- _PROBLEM_:
Scan the lines below for the string "запрос". Reply with how many match, and no other words.

INFORMATION SUPPLIED Block Start

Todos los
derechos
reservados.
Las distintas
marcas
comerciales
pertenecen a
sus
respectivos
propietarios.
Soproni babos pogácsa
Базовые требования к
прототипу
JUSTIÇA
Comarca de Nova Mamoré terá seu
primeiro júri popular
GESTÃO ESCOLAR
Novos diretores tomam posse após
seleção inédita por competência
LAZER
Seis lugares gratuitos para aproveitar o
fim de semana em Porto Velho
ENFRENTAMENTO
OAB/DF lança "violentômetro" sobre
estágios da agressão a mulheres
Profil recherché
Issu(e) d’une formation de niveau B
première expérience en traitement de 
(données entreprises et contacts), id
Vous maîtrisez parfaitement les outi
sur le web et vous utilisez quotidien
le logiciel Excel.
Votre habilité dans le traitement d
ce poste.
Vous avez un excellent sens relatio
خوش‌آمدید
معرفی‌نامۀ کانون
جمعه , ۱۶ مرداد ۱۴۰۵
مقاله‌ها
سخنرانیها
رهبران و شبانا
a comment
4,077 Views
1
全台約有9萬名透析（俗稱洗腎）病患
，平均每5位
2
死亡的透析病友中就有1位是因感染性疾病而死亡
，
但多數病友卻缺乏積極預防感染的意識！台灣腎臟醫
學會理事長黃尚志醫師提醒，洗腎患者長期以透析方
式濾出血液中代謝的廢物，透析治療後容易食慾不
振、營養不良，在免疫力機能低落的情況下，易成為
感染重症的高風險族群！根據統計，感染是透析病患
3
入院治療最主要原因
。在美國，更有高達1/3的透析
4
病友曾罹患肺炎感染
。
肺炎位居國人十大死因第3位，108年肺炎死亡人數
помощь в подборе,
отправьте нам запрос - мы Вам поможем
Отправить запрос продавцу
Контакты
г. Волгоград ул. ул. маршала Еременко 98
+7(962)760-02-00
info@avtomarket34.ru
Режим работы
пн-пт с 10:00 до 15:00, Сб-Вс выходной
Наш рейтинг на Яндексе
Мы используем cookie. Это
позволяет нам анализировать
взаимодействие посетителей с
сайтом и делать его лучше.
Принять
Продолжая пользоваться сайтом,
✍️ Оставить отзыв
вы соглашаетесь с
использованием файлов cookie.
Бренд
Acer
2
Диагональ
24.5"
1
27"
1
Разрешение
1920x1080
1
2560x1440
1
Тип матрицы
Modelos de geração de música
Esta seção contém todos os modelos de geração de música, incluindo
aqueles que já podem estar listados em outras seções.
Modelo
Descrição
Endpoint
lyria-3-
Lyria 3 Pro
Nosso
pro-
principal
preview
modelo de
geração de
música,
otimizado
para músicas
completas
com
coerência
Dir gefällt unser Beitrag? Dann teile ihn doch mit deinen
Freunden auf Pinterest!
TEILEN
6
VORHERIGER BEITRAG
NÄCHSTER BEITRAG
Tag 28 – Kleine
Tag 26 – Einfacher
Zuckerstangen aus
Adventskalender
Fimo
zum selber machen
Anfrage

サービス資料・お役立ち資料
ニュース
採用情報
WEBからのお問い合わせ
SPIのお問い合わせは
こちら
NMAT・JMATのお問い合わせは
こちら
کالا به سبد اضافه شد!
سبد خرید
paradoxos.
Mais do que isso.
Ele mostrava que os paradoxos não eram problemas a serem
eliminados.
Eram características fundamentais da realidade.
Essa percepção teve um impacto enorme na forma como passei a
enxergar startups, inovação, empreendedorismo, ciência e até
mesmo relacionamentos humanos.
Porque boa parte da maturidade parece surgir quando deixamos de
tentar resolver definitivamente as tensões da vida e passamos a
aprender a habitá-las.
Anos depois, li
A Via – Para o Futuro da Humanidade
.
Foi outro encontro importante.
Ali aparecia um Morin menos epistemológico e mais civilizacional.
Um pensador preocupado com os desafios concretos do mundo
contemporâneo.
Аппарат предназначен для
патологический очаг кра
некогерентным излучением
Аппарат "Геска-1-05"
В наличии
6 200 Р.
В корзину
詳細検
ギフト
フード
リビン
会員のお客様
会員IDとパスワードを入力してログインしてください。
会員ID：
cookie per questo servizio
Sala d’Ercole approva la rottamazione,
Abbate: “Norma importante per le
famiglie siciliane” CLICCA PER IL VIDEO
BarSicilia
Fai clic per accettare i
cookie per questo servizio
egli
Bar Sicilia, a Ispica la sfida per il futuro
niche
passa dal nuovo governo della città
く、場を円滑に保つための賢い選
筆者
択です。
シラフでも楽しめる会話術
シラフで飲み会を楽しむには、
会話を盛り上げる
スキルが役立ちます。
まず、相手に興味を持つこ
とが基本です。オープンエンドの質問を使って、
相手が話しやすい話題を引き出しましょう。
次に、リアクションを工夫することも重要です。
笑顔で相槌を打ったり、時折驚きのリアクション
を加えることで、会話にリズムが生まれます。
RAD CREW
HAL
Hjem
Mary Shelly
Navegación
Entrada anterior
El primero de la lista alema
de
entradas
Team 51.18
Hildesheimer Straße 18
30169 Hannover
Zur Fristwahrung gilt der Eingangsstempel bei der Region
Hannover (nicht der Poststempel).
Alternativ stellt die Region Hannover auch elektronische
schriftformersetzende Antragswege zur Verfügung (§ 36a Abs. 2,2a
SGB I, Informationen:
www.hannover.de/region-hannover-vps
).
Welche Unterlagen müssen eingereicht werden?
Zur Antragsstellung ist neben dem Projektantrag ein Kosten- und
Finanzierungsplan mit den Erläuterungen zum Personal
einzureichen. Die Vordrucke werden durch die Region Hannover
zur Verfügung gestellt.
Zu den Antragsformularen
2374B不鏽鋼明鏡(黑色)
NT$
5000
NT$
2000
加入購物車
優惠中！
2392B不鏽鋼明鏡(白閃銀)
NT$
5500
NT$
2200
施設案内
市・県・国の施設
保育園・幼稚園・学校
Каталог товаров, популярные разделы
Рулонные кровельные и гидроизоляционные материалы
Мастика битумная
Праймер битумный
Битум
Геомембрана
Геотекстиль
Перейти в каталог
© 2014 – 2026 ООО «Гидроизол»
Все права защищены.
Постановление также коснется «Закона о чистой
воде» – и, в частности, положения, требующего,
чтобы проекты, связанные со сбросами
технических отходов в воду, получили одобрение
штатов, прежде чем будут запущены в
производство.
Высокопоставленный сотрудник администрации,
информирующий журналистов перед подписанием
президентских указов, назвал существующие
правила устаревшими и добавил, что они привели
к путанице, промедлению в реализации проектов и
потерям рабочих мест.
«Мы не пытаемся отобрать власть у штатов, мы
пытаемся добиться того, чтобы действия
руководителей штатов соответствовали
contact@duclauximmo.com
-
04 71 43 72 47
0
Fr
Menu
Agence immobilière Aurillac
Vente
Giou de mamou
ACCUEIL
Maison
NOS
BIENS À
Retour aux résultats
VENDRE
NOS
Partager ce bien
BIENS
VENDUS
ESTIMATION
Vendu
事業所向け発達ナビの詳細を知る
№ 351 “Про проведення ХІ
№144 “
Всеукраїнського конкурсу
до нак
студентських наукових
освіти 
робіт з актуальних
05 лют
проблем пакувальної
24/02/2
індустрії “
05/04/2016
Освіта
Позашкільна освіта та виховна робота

INFORMATION SUPPLIED Block End

- _EXERCISE SOLUTION_:
2